- _Available records_:
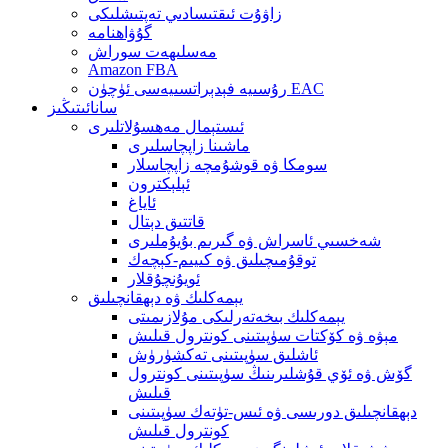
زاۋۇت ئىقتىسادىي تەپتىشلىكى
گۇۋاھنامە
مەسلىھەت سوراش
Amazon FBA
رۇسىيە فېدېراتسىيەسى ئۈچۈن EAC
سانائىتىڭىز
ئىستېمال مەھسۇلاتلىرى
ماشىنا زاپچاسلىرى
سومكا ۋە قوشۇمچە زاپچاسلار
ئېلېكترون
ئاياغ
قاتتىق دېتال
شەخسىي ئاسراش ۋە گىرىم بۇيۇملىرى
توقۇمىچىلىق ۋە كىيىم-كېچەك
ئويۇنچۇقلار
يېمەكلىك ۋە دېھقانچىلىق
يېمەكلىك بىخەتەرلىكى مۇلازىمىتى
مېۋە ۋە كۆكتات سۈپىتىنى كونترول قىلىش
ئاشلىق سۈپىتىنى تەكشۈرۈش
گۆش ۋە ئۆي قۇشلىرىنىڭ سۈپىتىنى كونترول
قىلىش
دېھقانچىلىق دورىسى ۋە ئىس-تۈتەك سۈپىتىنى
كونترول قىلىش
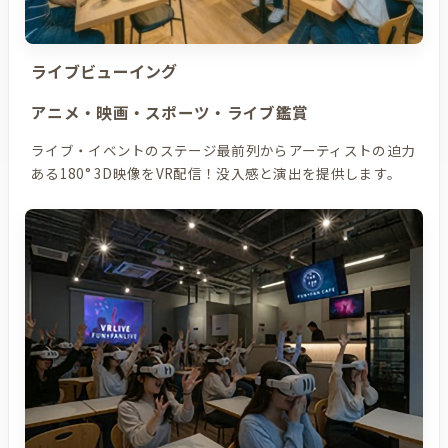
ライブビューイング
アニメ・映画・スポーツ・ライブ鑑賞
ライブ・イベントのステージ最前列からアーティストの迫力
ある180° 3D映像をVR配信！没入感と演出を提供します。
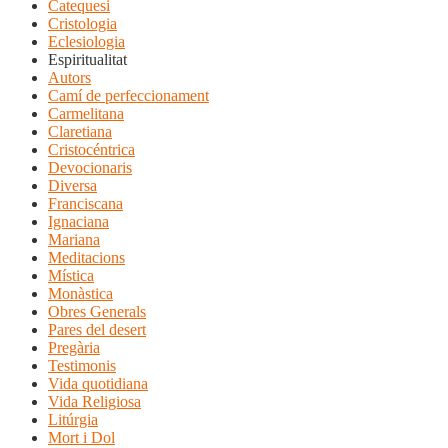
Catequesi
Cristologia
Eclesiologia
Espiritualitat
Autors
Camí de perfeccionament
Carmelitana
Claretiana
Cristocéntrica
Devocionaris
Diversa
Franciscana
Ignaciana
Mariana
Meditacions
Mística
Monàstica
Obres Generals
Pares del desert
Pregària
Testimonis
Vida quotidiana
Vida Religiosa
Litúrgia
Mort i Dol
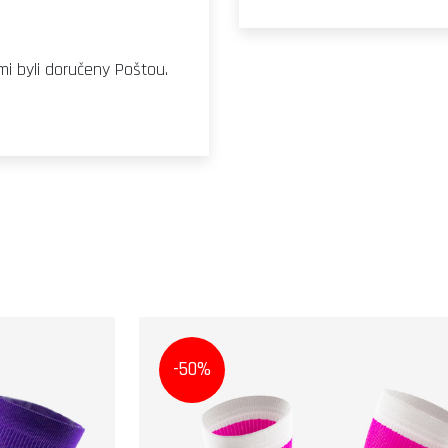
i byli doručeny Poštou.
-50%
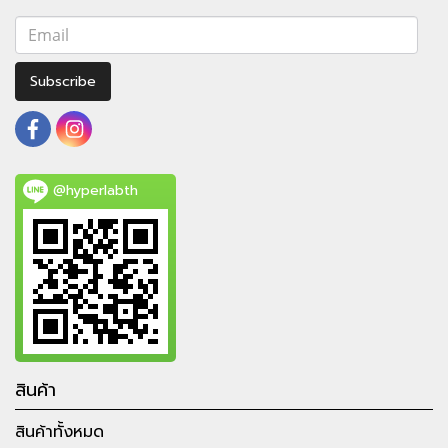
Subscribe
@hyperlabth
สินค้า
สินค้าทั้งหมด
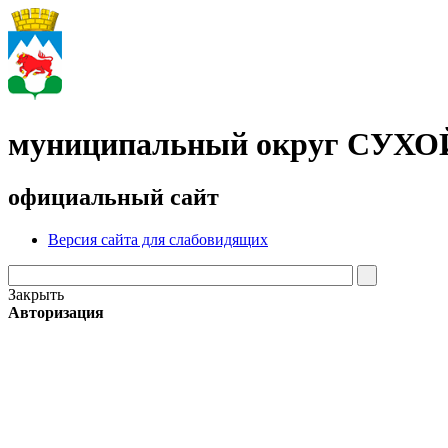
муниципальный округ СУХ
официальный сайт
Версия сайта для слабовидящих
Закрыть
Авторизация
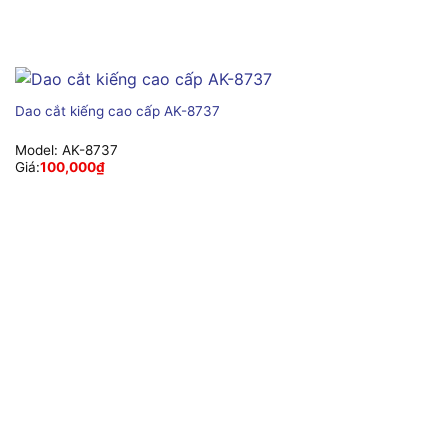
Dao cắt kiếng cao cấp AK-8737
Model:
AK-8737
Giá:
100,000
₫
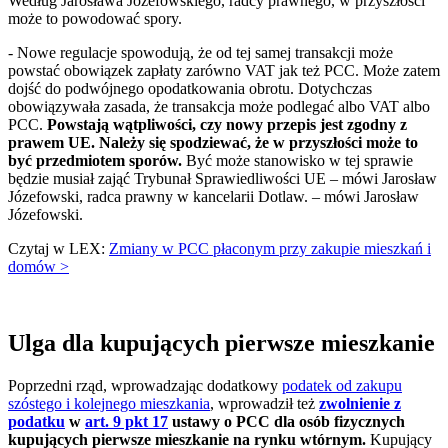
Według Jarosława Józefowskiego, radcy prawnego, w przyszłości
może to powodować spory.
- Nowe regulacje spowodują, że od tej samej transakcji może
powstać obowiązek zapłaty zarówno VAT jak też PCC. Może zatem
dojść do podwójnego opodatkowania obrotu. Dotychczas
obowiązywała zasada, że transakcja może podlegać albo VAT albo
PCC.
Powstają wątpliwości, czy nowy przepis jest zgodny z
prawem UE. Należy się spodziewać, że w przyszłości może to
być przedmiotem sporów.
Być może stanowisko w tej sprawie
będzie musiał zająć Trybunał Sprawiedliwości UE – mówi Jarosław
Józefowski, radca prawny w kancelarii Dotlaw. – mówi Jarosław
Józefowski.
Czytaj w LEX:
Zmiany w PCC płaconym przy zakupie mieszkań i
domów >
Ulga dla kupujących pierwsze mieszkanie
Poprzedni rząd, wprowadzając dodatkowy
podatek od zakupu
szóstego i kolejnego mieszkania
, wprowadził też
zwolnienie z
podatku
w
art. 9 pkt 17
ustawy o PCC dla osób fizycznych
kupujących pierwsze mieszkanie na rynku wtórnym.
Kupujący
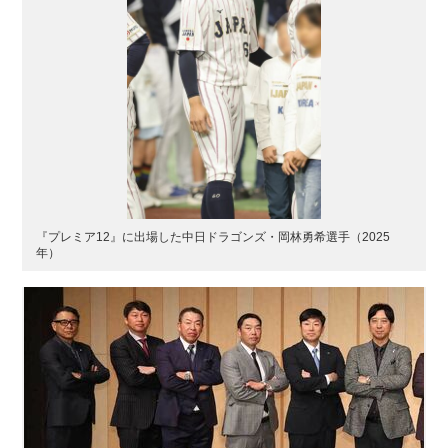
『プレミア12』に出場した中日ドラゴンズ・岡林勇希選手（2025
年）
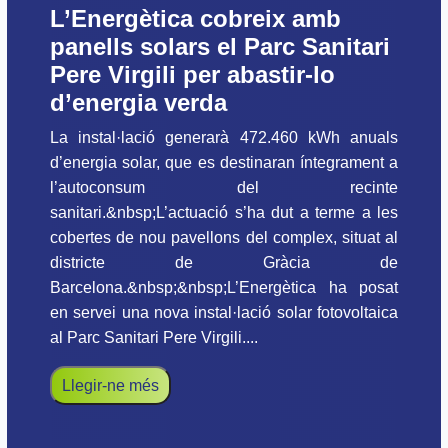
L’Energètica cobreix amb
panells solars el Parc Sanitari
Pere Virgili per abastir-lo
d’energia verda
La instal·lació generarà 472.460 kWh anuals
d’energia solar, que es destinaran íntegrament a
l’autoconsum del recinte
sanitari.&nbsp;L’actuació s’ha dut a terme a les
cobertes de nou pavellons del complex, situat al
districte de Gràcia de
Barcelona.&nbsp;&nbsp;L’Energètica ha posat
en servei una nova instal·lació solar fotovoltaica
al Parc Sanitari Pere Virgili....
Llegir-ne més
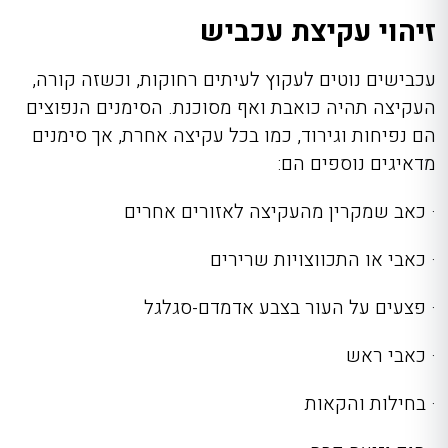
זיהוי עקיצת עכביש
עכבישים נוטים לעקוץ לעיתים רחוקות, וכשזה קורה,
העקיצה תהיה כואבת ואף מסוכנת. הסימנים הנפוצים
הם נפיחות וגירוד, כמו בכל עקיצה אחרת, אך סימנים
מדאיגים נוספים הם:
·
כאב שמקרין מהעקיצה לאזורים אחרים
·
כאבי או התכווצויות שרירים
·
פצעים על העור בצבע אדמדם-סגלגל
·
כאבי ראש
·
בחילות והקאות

- _Exercise prompt_: How many lines in the rows above contain the string "Energètica"? Case counts. Reply with the number alone.

- _Response area_: 2